Although cybercriminals depend on innovation in order to stay ahead of security safeguards, they are still subject to keeping costs under control while maximizing ROI. As a result, genuinely new attacks are not only rare, they are vastly outnumbered by reconfigured malware and the resurrection of old attacks in a new wrapper.
Fortinet’s Global Threat Landscape Report for Q4 of 2018 again gave proof to this, showing that the use of existing malware or the misuse of FOSS (free/open source software) security tools to target organizations grew by 10% over the quarter. At the same time, unique exploits only increased by
5%. The report also highlighted four additional scenarios that should be considered.
1. Adware: Adware has now surpassed one-quarter of all infection types for North America and Oceania, and has nearly hit that mark for Europe. Part of the reason is that adware is increasingly being found in published apps posted to legitimate app stores.
2. Openware Tools: FOSS utilities posted on sharing sites like GitHub provide affordable and flexible solutions for pen testing, event or log management, and malware detection. They usually include open source code and tools so they can be customized for the specific needs of a researcher, trainer, or organization. However, cybercriminals also have access to them, and they are increasingly weaponizing them into new threats, especially ransomware.
3. Steganography: This attack strategy has been around for years, and is used to hide something (malicious code, for example) within something else that seems innocent or innocuous, like a photo or video clip. The strategy is so old that most security professionals have relegated it to the dust bin. However, FortiGuard Labs observed new steganography samples in social media feeds with malicious payloads hidden inside memes. Once loaded,
this malware is then instructed by its C2 server to look for additional images in an associated Twitter feed that contain hidden commands, thereby updating an old attack with a fresh strategy.
4. Convergence of Physical and IP: In an ironic twist, malicious actors are increasingly targeting connected security cameras because they lack the network security protocols necessary for protection. Which is why one-third of the top 12 global exploits identified in the fourth quarter were targeted at IP-enabled security cameras. “Gaining access to IoT IP cameras could allow cybercriminals to snoop on private interactions or
enact malicious on-site activities (like shutting off cameras to make it easier to physically access a restricted areas). They could also use those cameras as a launching pad to break into the network to start distributed denial-of-service attacks, steal proprietary information, initiate a ransomware attack,
and more. Even more concerning, as cybersecurity and physical security continue to merge, compromised IoT security devices can become a conduit to more critical systems such as alarms and fire suppression systems.”
How to Respond
The kind of attack an organization needs to defend against is generally less important than the attack strategy and attack vectors being exploited. Defenses need to evolve to address these new attack strategies, including things like network access control combined with advanced intent-based
segmentation. Going forward, organizations will need to include things like artificial intelligence (AI) and machine learning (ML) to combat new, machine-generated attacks, even when their payloads are relics.

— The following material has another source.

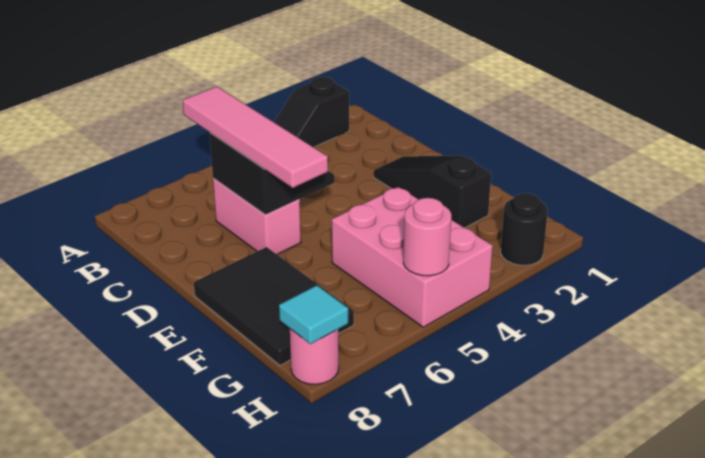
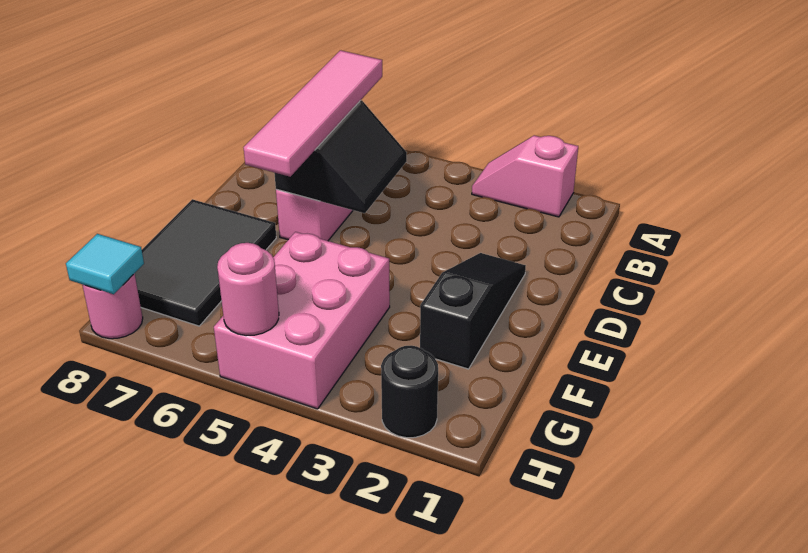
black 1x2 slope [274,77,349,147] -> pink 1x2 slope [472,135,578,217]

The challenge will be threefold. First, attacks will be faster than ever, especially as networks adopt things like 5G connections in their networks. Second, like network devices, attacks will be interconnected, allowing them to perform coordinated attacks targeting multiple vectors simultaneously. And third, attack scenarios will become more complex as criminal actors adopt new strategies to accelerate and automate attacks while evading detection.
Countering such attacks requires transparent visibility across the entire potential attack surface, including social media and mobile devices, and strong, centralized control for a comprehensive and unified defense strategy. When combined real-time threat intelligence feeds, a unified security fabric strategy enables organizations to spot and defeat the flood of new attacks and attack strategies they continually face.